SAST Tool Presence: The scanner tests for the presence of static analysis tools like SonarQube, Checkmarx, Fortify, Veracode, Snyk, Semgrep, and CodeQL to ensure they are present and correctly configured within the software development environment.
Rule Configuration: It examines custom rules, framework-specific detection capabilities, language coverage, and default configurations to verify that all potential vulnerabilities are being identified by the static analysis tools.
Integration Points: The scanner checks for automated scanning processes integrated with CI/CD pipelines, security gates, and pre-commit hooks to ensure continuous monitoring of code quality and security throughout the development lifecycle.
Detection Accuracy: It evaluates the ability of the SAST tools to accurately identify vulnerabilities in the source code, track remediation efforts, and address persistent issues that may pose a risk when deployed into production environments.
Coverage Indicators: The scanner verifies the breadth of languages and frameworks supported by the static analysis tools, ensuring they cover critical areas of development such as Java, Python, JavaScript/TypeScript, C#, Ruby, PHP, and Go.

Inputs Required:

domain (string): A fully qualified domain name (e.g., acme.com), which is essential for querying the software’s web presence to detect SAST tools, rule configurations, integration points, coverage claims, and remediation evidence.

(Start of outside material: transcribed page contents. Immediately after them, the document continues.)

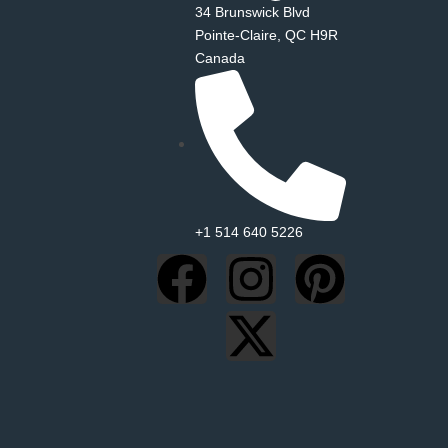
34 Brunswick Blvd
Pointe‑Claire, QC H9R
Canada
+1 514 640 5226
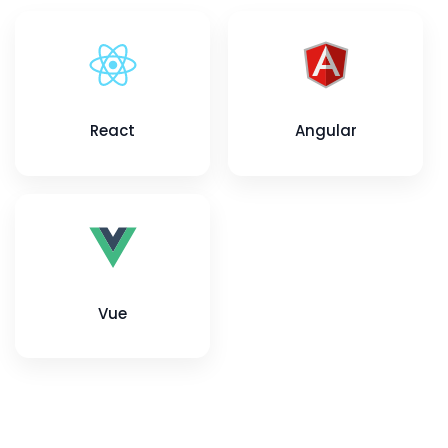
React
Angular
Vue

Business Impact: Poor static analysis can lead to significant security risks by allowing vulnerable code to be deployed without detection, missing critical patterns that could indicate vulnerabilities, causing alert fatigue due to high false positives, bypassing security gates through incomplete integrations, and failing to cover all relevant languages or frameworks. This directly impacts the integrity and security of software products, potentially leading to data breaches, system failures, and other adverse outcomes.

Risk Levels:

Critical: When there is a significant gap in SAST tool coverage, rule configuration completeness, integration with CI/CD pipelines, or detection accuracy that significantly compromises the ability to identify critical vulnerabilities before deployment.
High: When there are incomplete rule sets, missing integrations with security gates, or inadequate language/framework coverage which may lead to missed vulnerabilities and increased risk of exploitation.
Medium: When configurations are default-only, lacking custom rules or framework-specific detection, leading to partial or ineffective static analysis that fails to meet recommended standards for vulnerability management.
Low: When SAST tools are present, rule sets are comprehensive, integrations are automated, and coverage is complete, indicating a robust static analysis process with minimal risk of missing critical vulnerabilities.
Info: When there are no significant findings or gaps in the static analysis effectiveness, generally indicating a well-configured and functioning static analysis setup that aligns with security best practices.

Example Findings:

The scanner identifies that the deployed SAST tool is absent, leading to potential exposure of undetected vulnerabilities in the software code.
A critical rule set for detecting SQL injection flaws within the application is missing from the configuration, which could lead to significant security risks if exploited by malicious actors.